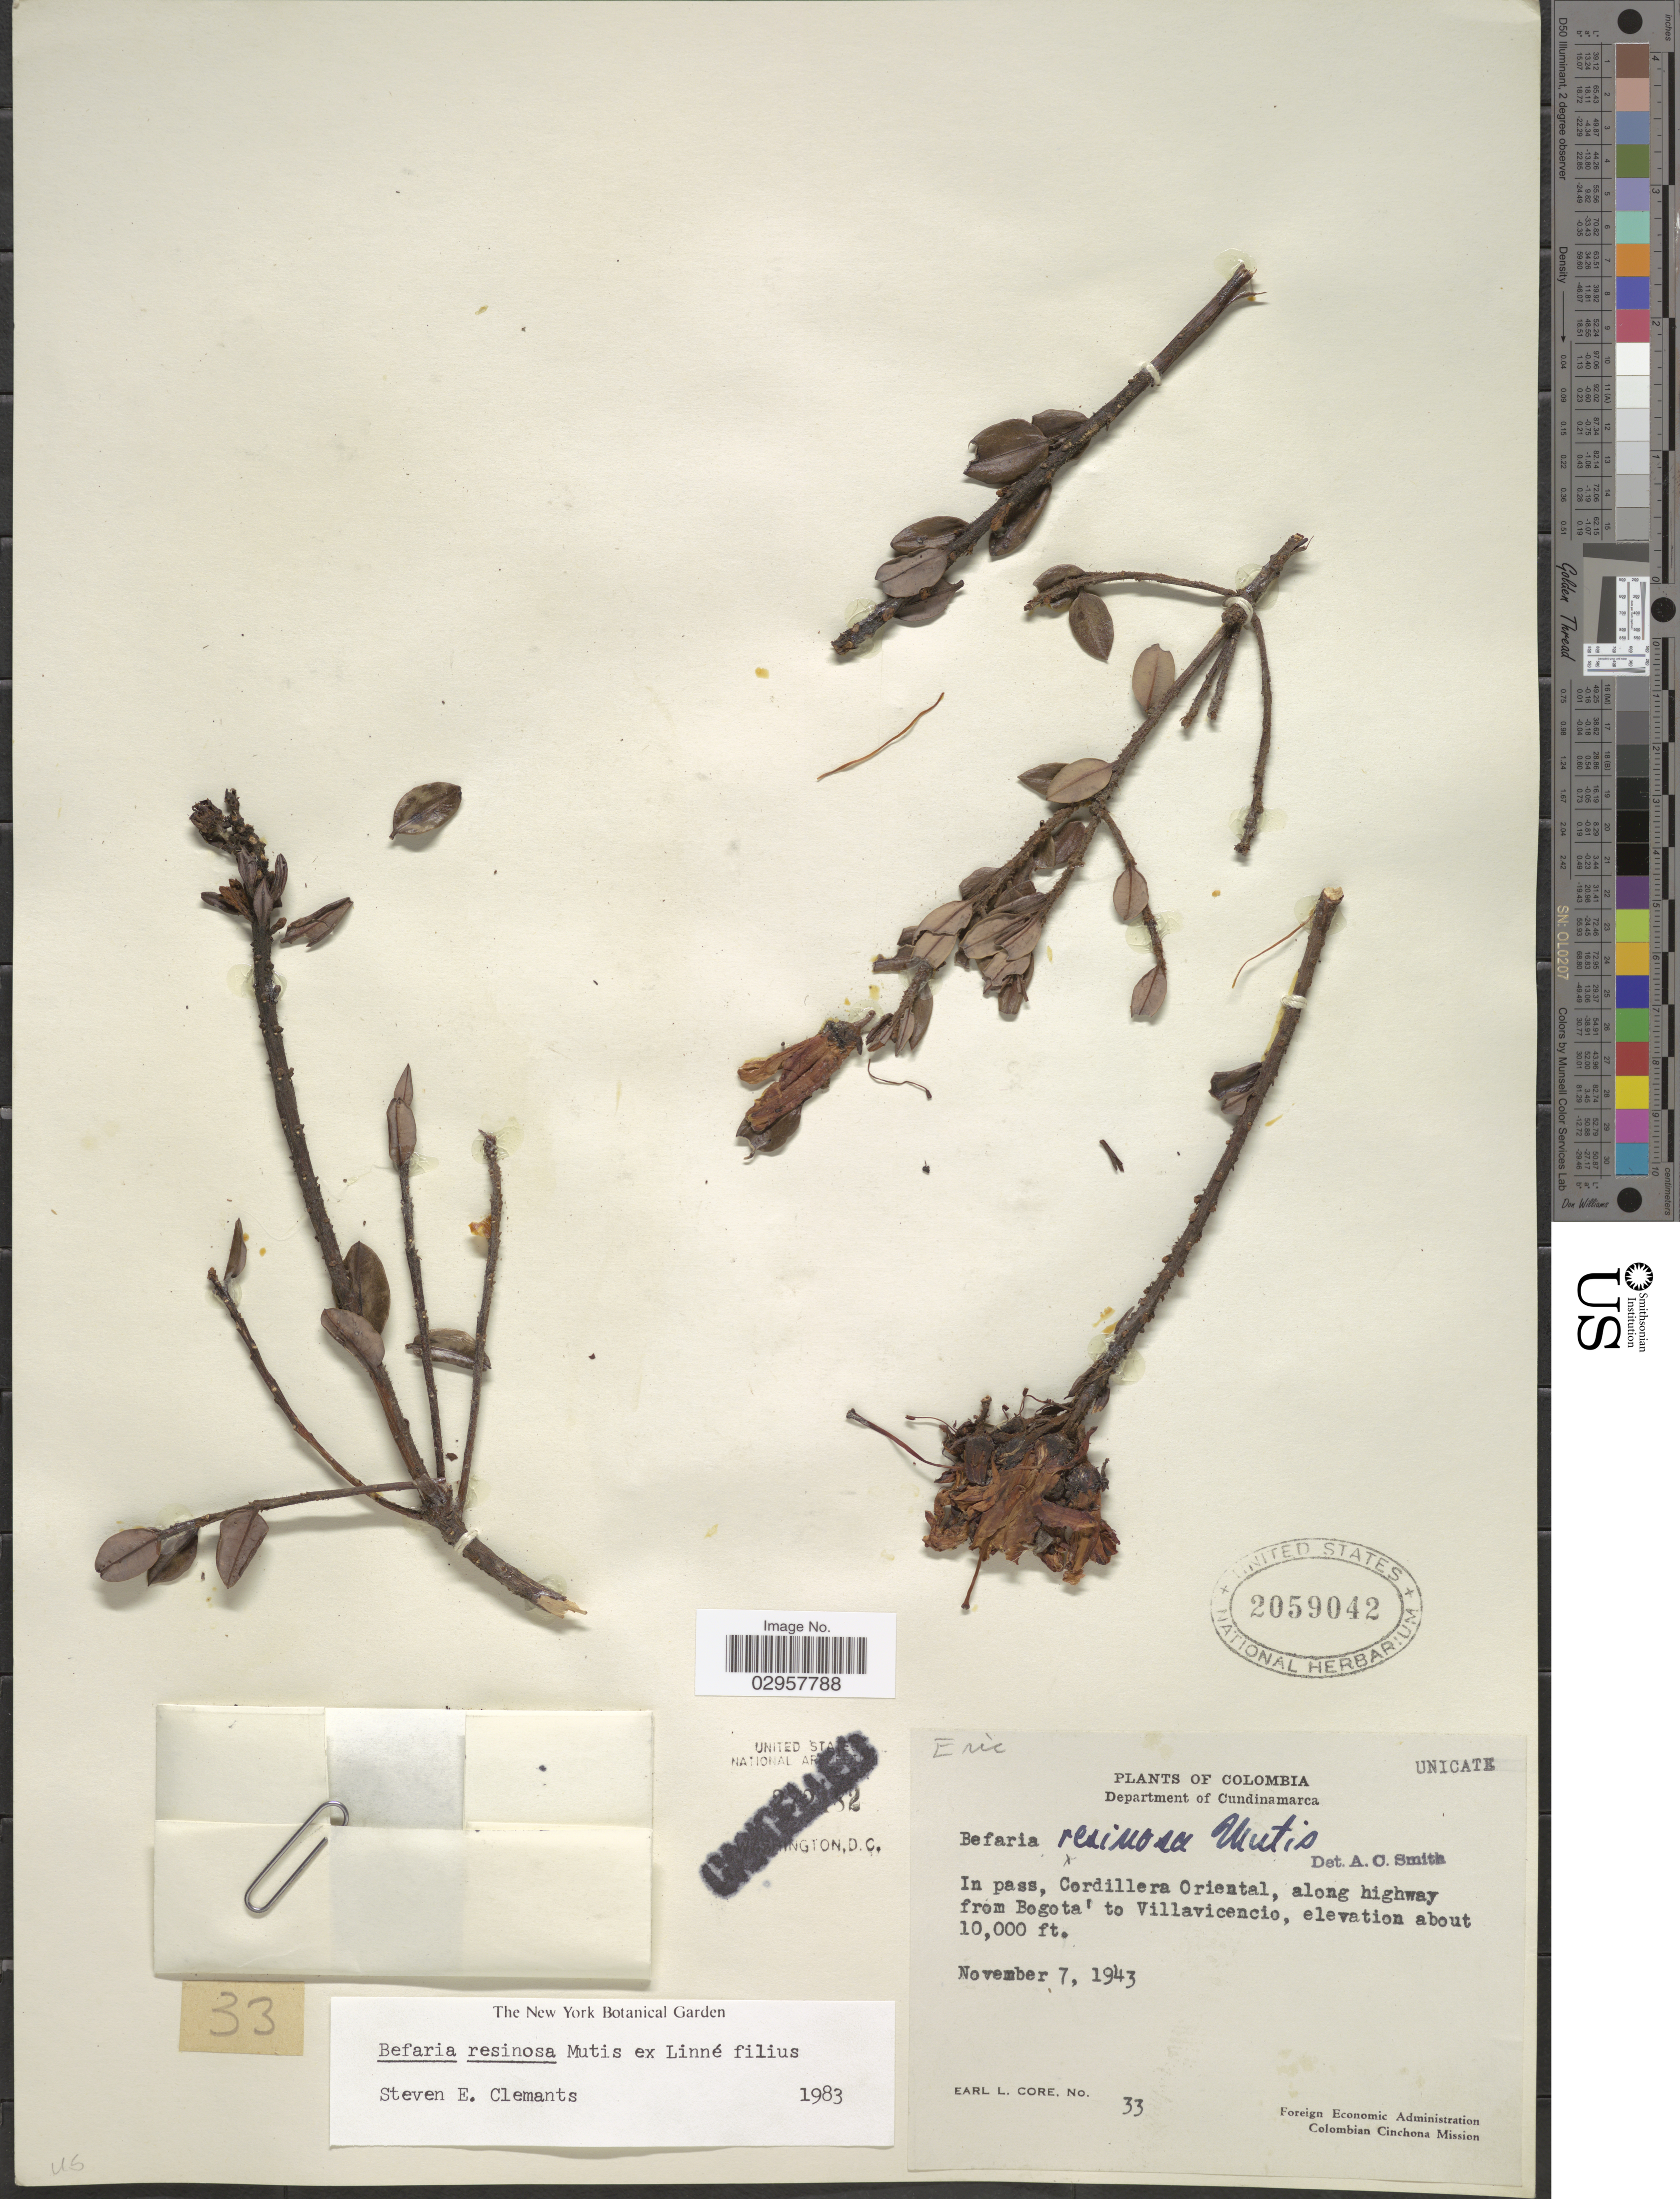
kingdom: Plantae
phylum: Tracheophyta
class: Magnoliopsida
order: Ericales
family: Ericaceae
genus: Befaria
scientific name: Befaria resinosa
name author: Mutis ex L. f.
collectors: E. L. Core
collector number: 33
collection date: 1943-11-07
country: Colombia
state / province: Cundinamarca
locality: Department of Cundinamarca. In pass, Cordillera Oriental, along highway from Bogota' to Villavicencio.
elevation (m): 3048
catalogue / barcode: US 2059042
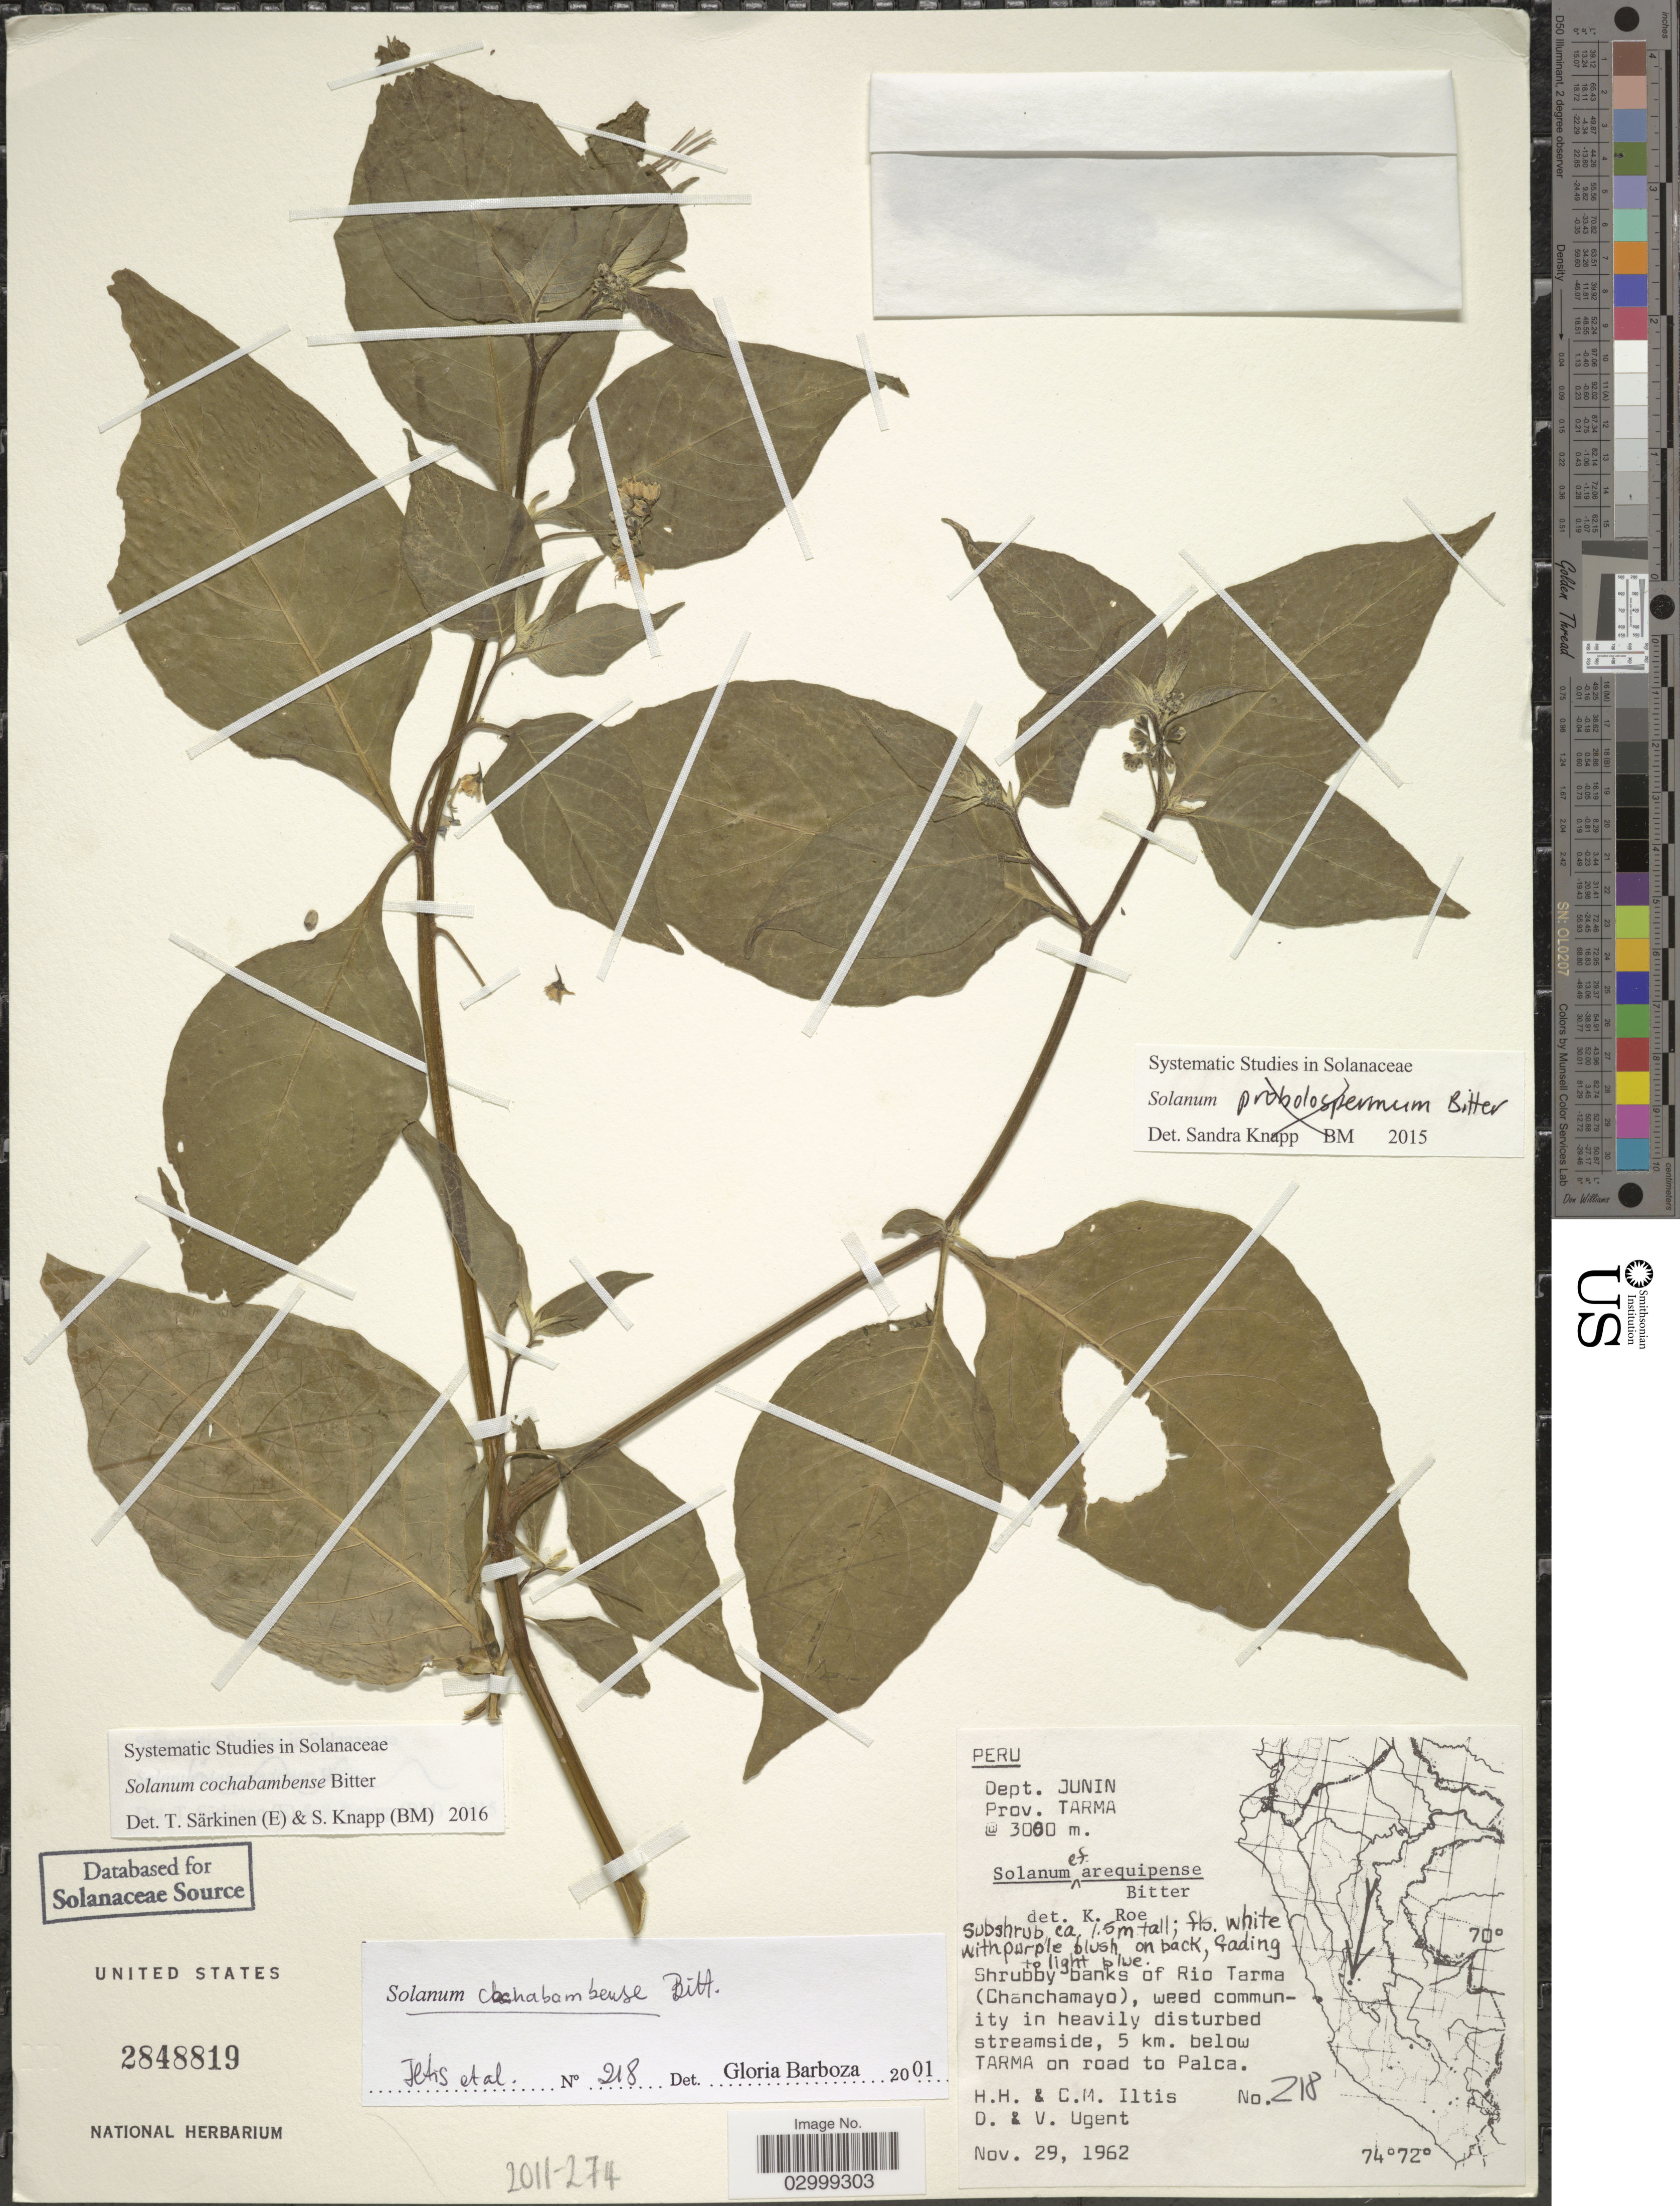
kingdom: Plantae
.....
■ **Aim of the task**
Can you write out the material again with "site" substituted for every "locality", leaving everything else unchanged and the pictures out?

■ **Result of the exercise**
kingdom: Plantae
phylum: Tracheophyta
class: Magnoliopsida
order: Ericales
family: Ericaceae
genus: Befaria
scientific name: Befaria resinosa
name author: Mutis ex L. f.
collectors: E. L. Core
collector number: 33
collection date: 1943-11-07
country: Colombia
state / province: Cundinamarca
site: Department of Cundinamarca. In pass, Cordillera Oriental, along highway from Bogota' to Villavicencio.
elevation (m): 3048
catalogue / barcode: US 2059042
kingdom: Plantae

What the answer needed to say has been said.